Claudia apenas reconocía el reflejo que le devolvía el espejo sucio en la habitación donde estaba retenida. Cada moratón, cada herida, era una marca de la guerra silenciosa que libraba su cuerpo contra el dolor, contra el miedo, contra la desesperanza.
James no tenía piedad. Sus golpes eran brutales y calculados, diseñados para quebrarla sin dejar señales evidentes en la piel, pero esta vez no se guardó nada. La última vez que la golpeó, le dejó moretones profundos en los brazos y un corte cerca de la sien. No le importaba el daño, solo el control.
Ella recordaba las imágenes enviadas a Noah, como si James quisiera mostrar su poder no solo a ella, sino también al hombre que una vez la tuvo cautiva.
Cada sonido en esa habitación era un eco de su tormento: el crujir de sus huesos al caer, el jadeo contenido, la promesa muda de no romperse.
Pero dentro de Claudia, a pesar del dolor, la llama no se apagaba.

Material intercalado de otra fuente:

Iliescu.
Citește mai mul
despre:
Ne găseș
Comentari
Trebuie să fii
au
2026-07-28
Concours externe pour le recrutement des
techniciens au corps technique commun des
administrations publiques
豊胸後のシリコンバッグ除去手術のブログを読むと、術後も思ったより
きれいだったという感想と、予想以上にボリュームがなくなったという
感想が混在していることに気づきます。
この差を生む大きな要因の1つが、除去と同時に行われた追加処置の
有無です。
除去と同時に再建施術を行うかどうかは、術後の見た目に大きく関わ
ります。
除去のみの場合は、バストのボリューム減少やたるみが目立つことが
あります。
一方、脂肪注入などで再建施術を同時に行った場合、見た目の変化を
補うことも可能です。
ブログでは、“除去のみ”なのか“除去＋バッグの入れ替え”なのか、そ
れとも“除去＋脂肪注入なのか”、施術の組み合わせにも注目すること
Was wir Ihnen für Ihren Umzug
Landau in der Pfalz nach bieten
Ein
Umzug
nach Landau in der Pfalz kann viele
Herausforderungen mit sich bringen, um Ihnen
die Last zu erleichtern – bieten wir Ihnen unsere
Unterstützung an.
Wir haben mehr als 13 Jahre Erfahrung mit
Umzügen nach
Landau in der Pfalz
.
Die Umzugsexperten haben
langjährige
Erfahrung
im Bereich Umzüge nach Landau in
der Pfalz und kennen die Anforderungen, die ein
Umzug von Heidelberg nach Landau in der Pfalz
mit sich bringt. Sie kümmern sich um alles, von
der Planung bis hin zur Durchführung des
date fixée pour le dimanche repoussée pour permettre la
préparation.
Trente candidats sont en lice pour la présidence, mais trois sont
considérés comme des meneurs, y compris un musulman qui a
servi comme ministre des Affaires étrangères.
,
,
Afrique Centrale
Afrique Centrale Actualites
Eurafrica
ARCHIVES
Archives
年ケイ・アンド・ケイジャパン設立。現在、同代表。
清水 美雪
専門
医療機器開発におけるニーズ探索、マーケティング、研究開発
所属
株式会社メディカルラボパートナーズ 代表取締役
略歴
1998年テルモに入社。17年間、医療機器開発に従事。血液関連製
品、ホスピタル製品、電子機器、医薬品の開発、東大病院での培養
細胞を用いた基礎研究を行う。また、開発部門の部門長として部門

Se repetía una y otra vez:
No soy lo que ellos quieren que sea.
No soy un trofeo, ni una presa fácil.
Había días en que el cansancio parecía una prisión aún más cruel que las paredes. Cuando los golpes cesaban, el silencio se tornaba insoportable, y la mente empezaba a jugar con recuerdos y esperanzas rotas.
Pero Claudia aprendió a fingir.
Cuando James entraba, mostraba una sumisión calculada, un cuerpo dócil y una mirada vacía que él quería ver. Era un acto, pero un acto necesario.
Porque aún en esa oscuridad, Claudia estaba planeando.
Pensaba en Noah, en el hombre que la había tenido secuestrada y la había amado con una mezcla tóxica de obsesión y control. Sabía que Noah no la dejaría ir. Que su desesperación crecería al ver esas fotos, al saber que ella estaba viva pero sufriente.
Y sabía que James era el enemigo más peligroso que Noah había enfrentado. Un hombre sin moral ni límites, cuya crueldad era legendaria.
Pero Claudia no podía permitirse la desesperanza. Si Noah no la encontraba, ella tendría que encontrar la forma de liberarse. No podía depender de nadie.
Entre cada golpe, entre cada lágrima silenciosa, surgía una determinación feroz.
Un día, cuando menos lo esperaran, Claudia volvería a tomar el control.
No importaba cuán profunda fuera la oscuridad.
Ella tenía que ser la luz que rompiera aquella prisión.